- YOUR ASSIGNMENT: Transcribe, exactly and without pictures, the lines below from the line with "Новости словесности" to the line with "Multipaires audio pro", both ends included, and no others.

Dataset excerpts:
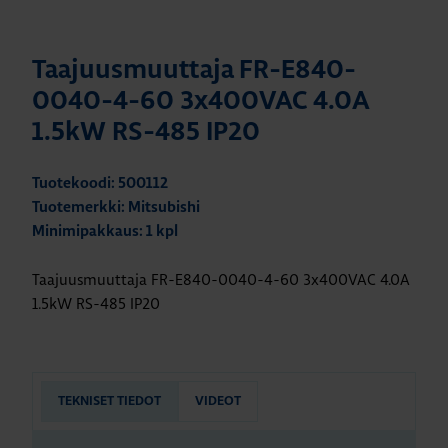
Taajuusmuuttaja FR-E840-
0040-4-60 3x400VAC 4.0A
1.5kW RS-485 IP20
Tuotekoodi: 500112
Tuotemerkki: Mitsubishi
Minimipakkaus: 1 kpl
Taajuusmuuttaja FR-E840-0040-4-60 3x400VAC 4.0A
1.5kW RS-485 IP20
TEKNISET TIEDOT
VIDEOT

...

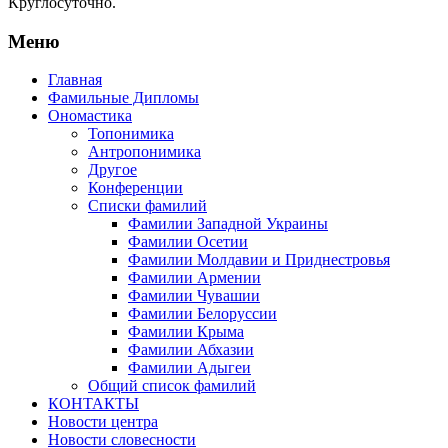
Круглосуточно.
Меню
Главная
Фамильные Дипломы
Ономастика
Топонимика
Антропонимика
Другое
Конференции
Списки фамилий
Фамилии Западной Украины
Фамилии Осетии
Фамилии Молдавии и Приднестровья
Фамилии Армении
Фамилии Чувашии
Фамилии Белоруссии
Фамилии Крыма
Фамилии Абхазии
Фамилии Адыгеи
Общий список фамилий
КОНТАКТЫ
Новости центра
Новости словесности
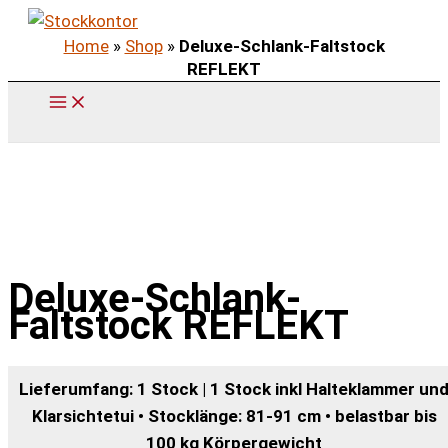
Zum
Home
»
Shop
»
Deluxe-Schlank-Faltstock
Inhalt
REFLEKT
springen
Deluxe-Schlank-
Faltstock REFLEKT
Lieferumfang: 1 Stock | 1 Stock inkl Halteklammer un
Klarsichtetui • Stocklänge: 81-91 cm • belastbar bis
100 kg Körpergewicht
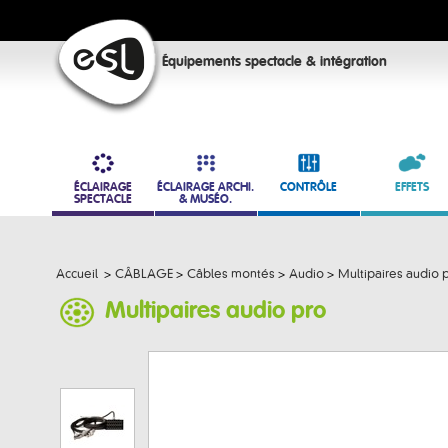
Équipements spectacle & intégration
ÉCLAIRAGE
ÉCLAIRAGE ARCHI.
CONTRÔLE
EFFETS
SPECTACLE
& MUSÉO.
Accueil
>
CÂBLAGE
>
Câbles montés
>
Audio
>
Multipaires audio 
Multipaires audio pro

- EXERCISE RESPONSE:
Новости словесности
Zum
Home
»
Shop
»
Deluxe-Schlank-Faltstock
Inhalt
REFLEKT
springen
Deluxe-Schlank-
Faltstock REFLEKT
Lieferumfang: 1 Stock | 1 Stock inkl Halteklammer un
Klarsichtetui • Stocklänge: 81-91 cm • belastbar bis
100 kg Körpergewicht
Équipements spectacle & intégration
ÉCLAIRAGE
ÉCLAIRAGE ARCHI.
CONTRÔLE
EFFETS
SPECTACLE
& MUSÉO.
Accueil
>
CÂBLAGE
>
Câbles montés
>
Audio
>
Multipaires audio 
Multipaires audio pro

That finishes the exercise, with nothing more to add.